Consigne 1
D’après le texte sur les livreurs à vélo, pourquoi le revenu de ces travailleurs tombe-t-il souvent sous les 1000 euros nets ? Répondez en une à trois phrases.
Consigne 2
Résumez en deux phrases le texte sur les livreurs à vélo.
Consigne 3
Poursuivez le texte sur les livreurs à vélo en reprenant après sa dernière phrase.

Texte à lire
Les livreurs à vélo pédalent sans relâche. Une étude choc de Médecins du Monde révèle la vérité. Ils travaillent en moyenne 63 heures par semaine. Leur revenu ? À peine 1480 euros brut par mois. Après frais et charges, cela tombe souvent sous les 1000 euros nets. Leur salaire pour ces horaires devrait être entre 2 800 à 3 500 € net par mois minimum. Derrière chaque grande fortune se cache un grand crime…
L’enquête Santé-Course, menée auprès de plus de 1000 livreurs à Paris et Bordeaux, alerte sur ces conditions extrêmes. Beaucoup sont en situation irrégulière et enchaînent les courses sous la pression des algorithmes. Résultat : plus de la moitié ont déjà subi un accident. Les douleurs au dos touchent 66 % d’entre eux. Les troubles du sommeil et les maux de tête s’ajoutent au tableau.

Extrait de données
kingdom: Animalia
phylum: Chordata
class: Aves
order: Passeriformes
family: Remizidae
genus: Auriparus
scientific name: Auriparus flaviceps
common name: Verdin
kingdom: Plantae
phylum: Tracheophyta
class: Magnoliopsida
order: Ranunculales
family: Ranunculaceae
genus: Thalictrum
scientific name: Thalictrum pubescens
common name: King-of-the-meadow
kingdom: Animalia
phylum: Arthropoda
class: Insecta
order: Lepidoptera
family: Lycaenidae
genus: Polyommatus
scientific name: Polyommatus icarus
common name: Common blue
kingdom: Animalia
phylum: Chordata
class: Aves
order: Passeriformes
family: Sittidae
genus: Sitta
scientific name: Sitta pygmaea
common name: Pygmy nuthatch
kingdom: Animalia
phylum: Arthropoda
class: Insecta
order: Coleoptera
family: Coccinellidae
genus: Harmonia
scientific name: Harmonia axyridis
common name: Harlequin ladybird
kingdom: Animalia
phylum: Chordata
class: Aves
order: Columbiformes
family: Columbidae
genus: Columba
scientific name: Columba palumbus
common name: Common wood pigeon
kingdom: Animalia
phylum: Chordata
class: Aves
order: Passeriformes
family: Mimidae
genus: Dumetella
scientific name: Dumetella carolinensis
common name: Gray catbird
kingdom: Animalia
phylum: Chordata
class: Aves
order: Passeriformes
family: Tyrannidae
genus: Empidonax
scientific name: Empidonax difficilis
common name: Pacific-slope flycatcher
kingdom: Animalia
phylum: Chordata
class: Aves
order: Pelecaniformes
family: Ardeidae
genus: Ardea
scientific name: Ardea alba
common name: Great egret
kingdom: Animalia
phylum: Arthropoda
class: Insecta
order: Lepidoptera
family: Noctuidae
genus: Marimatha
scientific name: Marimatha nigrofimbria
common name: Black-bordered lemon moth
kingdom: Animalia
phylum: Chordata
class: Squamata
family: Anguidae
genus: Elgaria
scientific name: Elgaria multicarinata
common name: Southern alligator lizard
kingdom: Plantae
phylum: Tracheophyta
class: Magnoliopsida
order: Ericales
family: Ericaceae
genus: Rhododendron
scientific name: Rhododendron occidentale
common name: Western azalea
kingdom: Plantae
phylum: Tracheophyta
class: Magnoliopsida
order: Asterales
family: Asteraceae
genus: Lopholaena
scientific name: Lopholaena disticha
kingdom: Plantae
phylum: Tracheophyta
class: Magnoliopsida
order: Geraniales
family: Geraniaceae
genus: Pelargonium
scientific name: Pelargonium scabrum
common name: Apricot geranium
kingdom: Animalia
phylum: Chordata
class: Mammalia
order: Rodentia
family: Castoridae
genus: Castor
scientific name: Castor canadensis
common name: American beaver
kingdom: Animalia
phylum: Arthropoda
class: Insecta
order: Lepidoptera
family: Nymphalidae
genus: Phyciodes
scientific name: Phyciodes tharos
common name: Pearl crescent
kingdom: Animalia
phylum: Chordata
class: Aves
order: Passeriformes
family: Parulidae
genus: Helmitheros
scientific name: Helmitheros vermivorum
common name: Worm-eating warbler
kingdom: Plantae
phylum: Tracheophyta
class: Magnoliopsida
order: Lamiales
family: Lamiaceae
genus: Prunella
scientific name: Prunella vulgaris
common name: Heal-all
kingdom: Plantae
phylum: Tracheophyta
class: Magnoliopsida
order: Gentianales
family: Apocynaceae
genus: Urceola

Votre réponse 1
Leur revenu brut, d’à peine 1480 euros par mois, diminue une fois déduits les frais et les charges. Ce sont ces frais et ces charges qui le font souvent passer sous les 1000 euros nets.

Votre réponse 2
Selon une étude de Médecins du Monde, les livreurs à vélo travaillent en moyenne 63 heures par semaine pour à peine 1480 euros brut par mois, souvent moins de 1000 euros nets après frais et charges. L’enquête Santé-Course, menée auprès de plus de 1000 livreurs à Paris et à Bordeaux, indique que plus de la moitié d’entre eux ont déjà subi un accident et que 66 % souffrent de douleurs au dos, auxquelles s’ajoutent troubles du sommeil et maux de tête.

Votre réponse 3
Ce système repose sur un faux statut d’indépendant. Les plateformes comme Uber Eats, Deliveroo ou Stuart profitent d’une main-d’œuvre précaire, souvent immigrée. Les livreurs sautent des repas pour maximiser les livraisons. Leur santé se dégrade vite dans les rues bondées et polluées…
Il est temps d’agir. Les pouvoirs publics doivent réguler ces pratiques mais ils ne feront rien car ils sont corrompus par ces géants du Net. La flexibilité vantée cache une exploitation réelle, un esclavage moderne.